Beda dalam Cara Sama dalam Tujuan
Oleh: K.H. Abdurrahman Wahid
Berikut ini rekaman kata sambutan Gus Dur dalam peringatan Asyura 1414 akhir Juni lalu, yang diadakan oleh Forum Silaturahmi ahlul-Bait (Syiah) di Masjid Al-Munawaroh Ciganjur. Banyak terungkap fakta sejarah Islam Indonesia yang baru. Dari sini kita juga tahu bagaimana Ketua Umum PBNU itu menyikapi Syiah.
Di masjid Al-Munawaroh ini, diadakan peringatan malam Asyura. Artinya hari ke-10 bulan Muharam. Yaitu peringatan gugurnya Sayyidina Husain Bin Sayyidina Ali. Hari yang senantiasa diperingati kaum muslimin dengan cara masing-masing. Di daerah ini, musola-musola dan masjid-masjid memperingati dengan cara membacakan ayat Kursi 50 kali. Sekarang giliran Forum Silaturahmi Ahlul-Bait.
Ini pertama kali, kami memperoleh penghormatan dari Forum Silaturahmi Ahlul-Bait yang menyelenggarakan peringatan tersebut. Banyak warga jamaah masjid Al-Munawarroh baru pertama kali ini bertemu dengan kawan-kawan yang begitu datang saja sudah berbeda tongkrongannya. Memakai baju hitam sebagi tanda berkabung atas gugurnya Imam Husain. Ini hanya karena belum kenal saja, maka terasa kaku. Kalau sudah kenal, lama-lama tidak masalah. Sebab dua-duanya mempunyai sisi yang baik. Jamaah masjid Al-Munawaroh menghormati keluarga Nabi besar Muhammad SAW. Mereka tidak pernah melupakan keluarga itu karena merupakan ajaran yang telah diwariskan turun temurun.

> YANG HARUS DIKERJAKAN
Dalam teks tentang peringatan Asyura di atas, bagaimana musola dan masjid di daerah itu memperingati hari Asyura?

> BAHAN YANG DISEDIAKAN

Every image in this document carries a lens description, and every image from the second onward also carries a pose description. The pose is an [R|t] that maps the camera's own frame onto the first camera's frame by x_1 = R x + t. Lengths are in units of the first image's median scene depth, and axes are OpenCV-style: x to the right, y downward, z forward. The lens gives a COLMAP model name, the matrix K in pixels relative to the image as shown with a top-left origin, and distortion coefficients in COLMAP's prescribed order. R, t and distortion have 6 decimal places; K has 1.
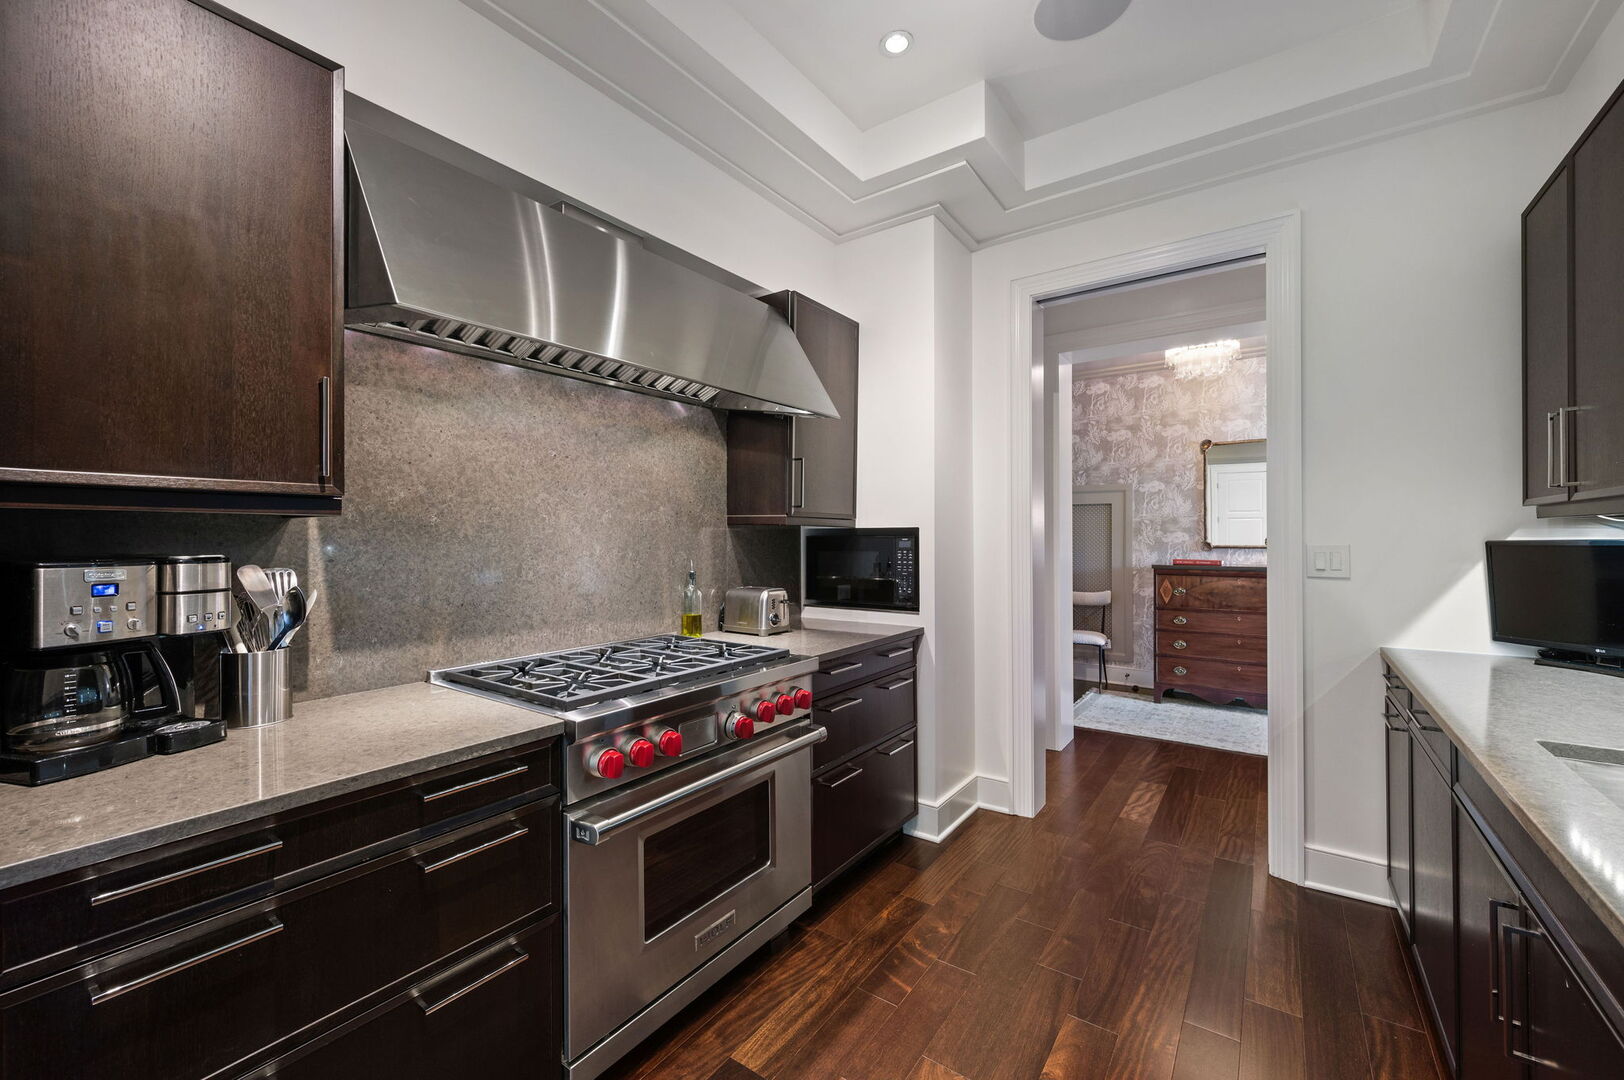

> JAWABAN TERTULIS
Musola dan masjid di daerah itu memperingatinya dengan membacakan ayat Kursi sebanyak 50 kali.